Atualmente, a Lei 12.016/09 determina que o contribuinte tem até 120 dias, a partir do conhecimento do ato a ser contestado, para ingressar com mandado de segurança. O novo projeto está em análise na Câmara dos Deputados.
O mandado de segurança é um instrumento jurídico destinado à proteção de direitos líquidos e certos contra ilegalidades ou abusos de poder praticados por autoridades públicas.
Decisão do STJ
De acordo com Donizette, o Superior Tribunal de Justiça (STJ) já consolidou entendimento semelhante.
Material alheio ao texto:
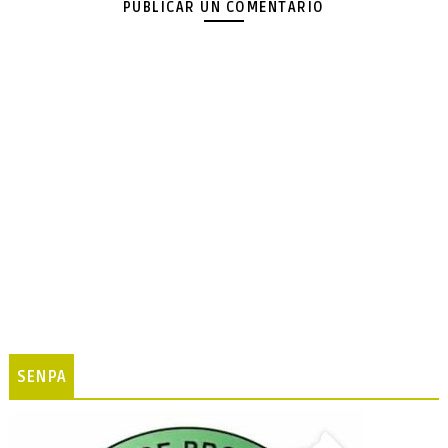
PUBLICAR UN COMENTARIO
SENPA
Em sua justificativa, o ministro relator destacou que a renovação periódica das obrigações tributárias impede a fixação de um marco único para o início do prazo de decadência, tornando legítima e adequada a utilização do mandado de segurança para proteção preventiva.
"A decisão representa uma vitória significativa para os contribuintes e para a segurança jurídica, assegurando que não sejam impedidos de questionar aumento de alíquotas ou a criação de novas obrigações fiscais devido a formalidades processuais", afirmou o deputado.
Donizette ressaltou ainda que a proposta visa conferir efetividade e segurança ao entendimento do STJ, promovendo estabilidade ao sistema jurídico tributário e evitando futuras divergências que possam gerar insegurança e litígios desnecessários.
Próximos passos
A proposta será analisada em caráter conclusivo pela Comissão de Constituição e Justiça e de Cidadania. Para se tornar lei, o projeto precisa ser aprovado tanto pela Câmara quanto pelo Senado.